You said it yourself. You will never be able to trust him.


----------



## curlysue321 (Jul 30, 2012)

I would get an annulment. If you had been married for 20 years and had children to consider I would suggest counseling. This will happen again. Marriage gets harder over time. If you are having this sort of trouble and you just got back from your honeymoon I don't see anything worth saving.


----------



## LittleBird (Jan 12, 2013)

Mayatlc said:


> Hello all,
> I am so lost and don't know what to do. I just found out last week that my husband cheated on me. I found out that he had an affair with a woman he met onling. Hard part is that we were only married for 7 weeks at this point. I had no idea. We just got back from our honeymoon here in the beginning of January, and I find out he cheated and was planning on meeting her again next week.
> We have been together for 4 years and this is the first act of infidelity. I have found out that early in our relationship that he was sexting someone and asking numerous other female friends to come over or send naked pictures. Even found some of his ex and mistress on his computer,
> He has confessed to the affair and says he is truly sorry, but hard part is that I don't really believe him. He has actively looked into counselling and we have gone to a session already. We live in a place that has made me isolated from family and friends, so I can't really get away very easily. We have been talking civily in the home, but I don't know if I can ever trust him again.
> ...


Sweetheart, I really don't want to sound harsh.

Dump him.

Kick his ass so far to the curb he sees freaking stars.

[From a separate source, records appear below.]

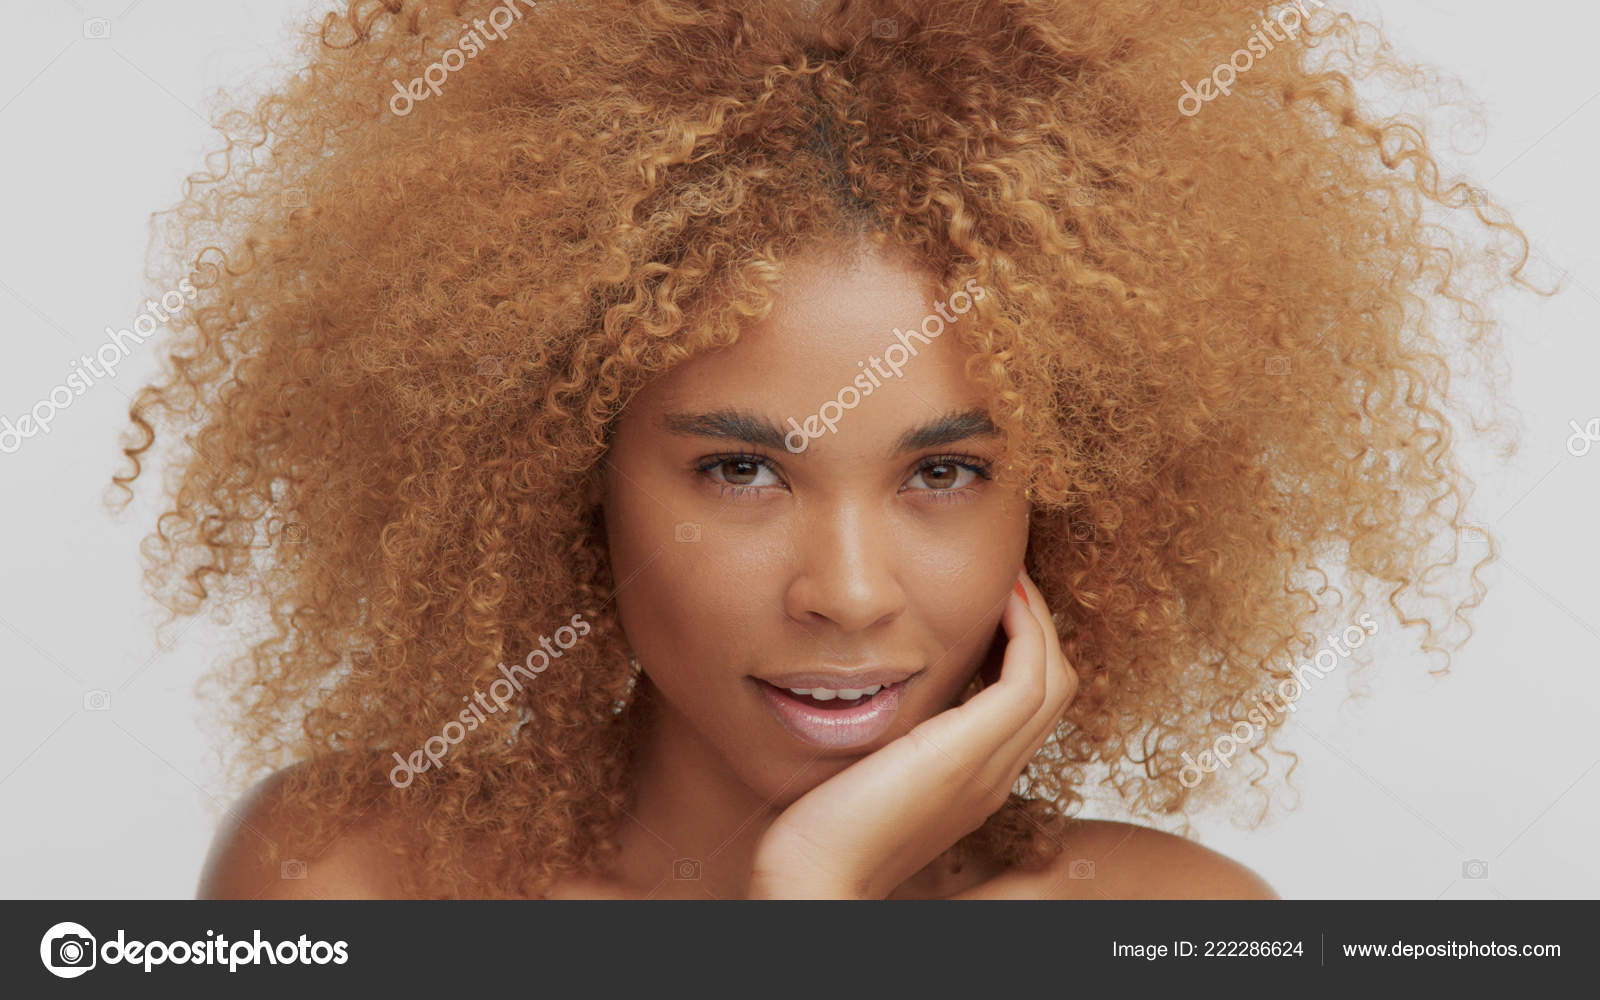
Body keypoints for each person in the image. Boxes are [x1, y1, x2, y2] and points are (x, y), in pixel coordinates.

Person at [115, 0, 1530, 898]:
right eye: (742, 470)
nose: (848, 593)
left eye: (943, 472)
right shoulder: (350, 882)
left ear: (1071, 494)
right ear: (561, 480)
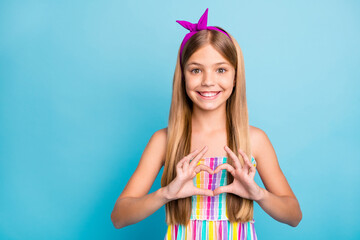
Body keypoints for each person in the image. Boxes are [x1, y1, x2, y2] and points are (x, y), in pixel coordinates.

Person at [111, 8, 302, 239]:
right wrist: (166, 194)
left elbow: (294, 216)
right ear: (182, 76)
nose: (208, 81)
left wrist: (258, 193)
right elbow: (119, 217)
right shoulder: (164, 141)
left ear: (235, 76)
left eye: (221, 70)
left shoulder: (255, 140)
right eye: (196, 70)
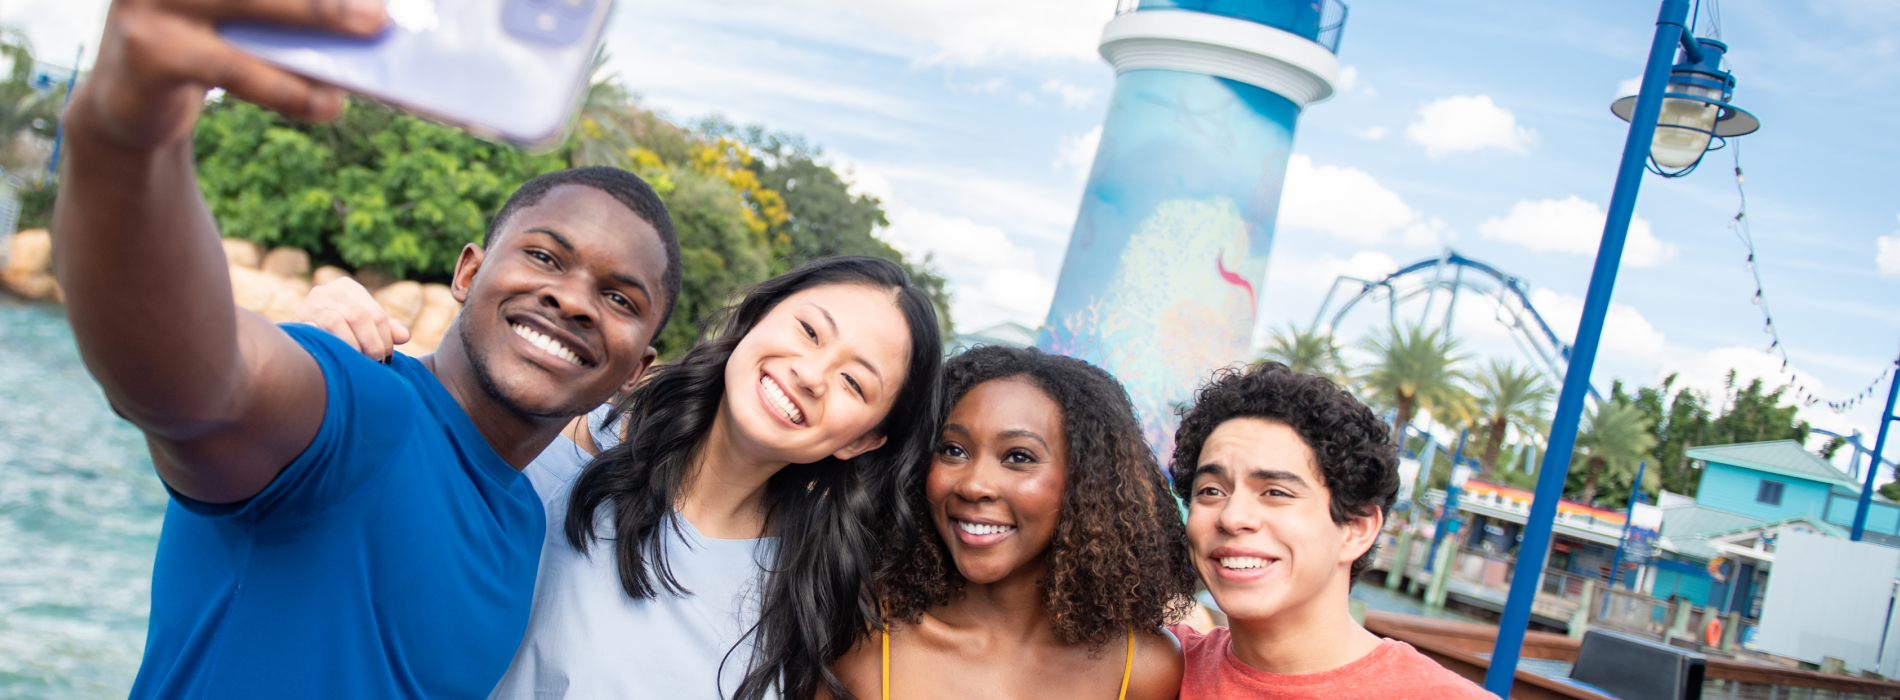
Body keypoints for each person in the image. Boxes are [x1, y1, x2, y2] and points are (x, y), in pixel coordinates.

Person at [54, 1, 684, 696]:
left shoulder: (522, 523)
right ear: (468, 272)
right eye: (543, 256)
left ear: (639, 370)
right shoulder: (362, 406)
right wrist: (125, 128)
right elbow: (192, 384)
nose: (572, 300)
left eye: (621, 299)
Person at [297, 255, 945, 699]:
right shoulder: (555, 441)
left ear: (865, 439)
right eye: (808, 331)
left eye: (855, 382)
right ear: (754, 317)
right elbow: (406, 418)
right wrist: (333, 327)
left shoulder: (811, 594)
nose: (811, 373)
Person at [821, 345, 1196, 700]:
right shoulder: (859, 635)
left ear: (1089, 482)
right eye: (953, 450)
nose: (974, 485)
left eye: (1019, 456)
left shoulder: (1145, 668)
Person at [1167, 363, 1491, 699]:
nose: (1232, 518)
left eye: (1276, 492)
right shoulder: (1146, 669)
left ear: (1356, 528)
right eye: (1211, 491)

You *just* got married. This is a terrible sign.

I advise you to hold off on having kids, if you do decide to stay. 

Good luck.


----------



## barbados (Aug 30, 2012)

He's obviously a serial cheater. You know that now, so you can act. Annul the marriage if possible like Cedarman said, and get an immediate D if you can't. You deserve a real and honest person in your life. Be thankful you caught it early and before kids. Good Luck.


----------